Exercise directions: Write out the data from its first line through the line containing "## Objetivo del Proyecto", both ends included, and leave the pictures out of your answer.

Data for analysis:
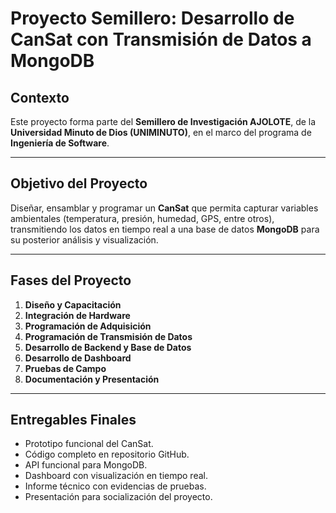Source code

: # Proyecto Semillero: Desarrollo de CanSat con Transmisión de Datos a MongoDB

## Contexto

Este proyecto forma parte del **Semillero de Investigación AJOLOTE**, de la **Universidad Minuto de Dios (UNIMINUTO)**, en el marco del programa de **Ingeniería de Software**.

---

## Objetivo del Proyecto

Diseñar, ensamblar y programar un **CanSat** que permita capturar variables ambientales (temperatura, presión, humedad, GPS, entre otros), transmitiendo los datos en tiempo real a una base de datos **MongoDB** para su posterior análisis y visualización.

---

## Fases del Proyecto

1. **Diseño y Capacitación**
2. **Integración de Hardware**
3. **Programación de Adquisición**
4. **Programación de Transmisión de Datos**
5. **Desarrollo de Backend y Base de Datos**
6. **Desarrollo de Dashboard**
7. **Pruebas de Campo**
8. **Documentación y Presentación**

---

## Entregables Finales

- Prototipo funcional del CanSat.
- Código completo en repositorio GitHub.
- API funcional para MongoDB.
- Dashboard con visualización en tiempo real.
- Informe técnico con evidencias de pruebas.
- Presentación para socialización del proyecto.
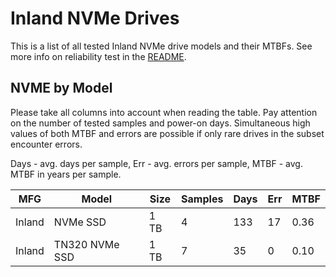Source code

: Inland NVMe Drives
==================

This is a list of all tested Inland NVMe drive models and their MTBFs. See more
info on reliability test in the [README](https://github.com/linuxhw/SMART).

NVME by Model
------------

Please take all columns into account when reading the table. Pay attention on the
number of tested samples and power-on days. Simultaneous high values of both MTBF
and errors are possible if only rare drives in the subset encounter errors.

Days - avg. days per sample,
Err  - avg. errors per sample,
MTBF - avg. MTBF in years per sample.

| MFG       | Model              | Size   | Samples | Days  | Err   | MTBF |
|-----------|--------------------|--------|---------|-------|-------|------|
| Inland    | NVMe SSD           | 1 TB   | 4       | 133   | 17    | 0.36   |
| Inland    | TN320 NVMe SSD     | 1 TB   | 7       | 35    | 0     | 0.10   |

Response box:
Source code

: # Proyecto Semillero: Desarrollo de CanSat con Transmisión de Datos a MongoDB

## Contexto

Este proyecto forma parte del **Semillero de Investigación AJOLOTE**, de la **Universidad Minuto de Dios (UNIMINUTO)**, en el marco del programa de **Ingeniería de Software**.

---

## Objetivo del Proyecto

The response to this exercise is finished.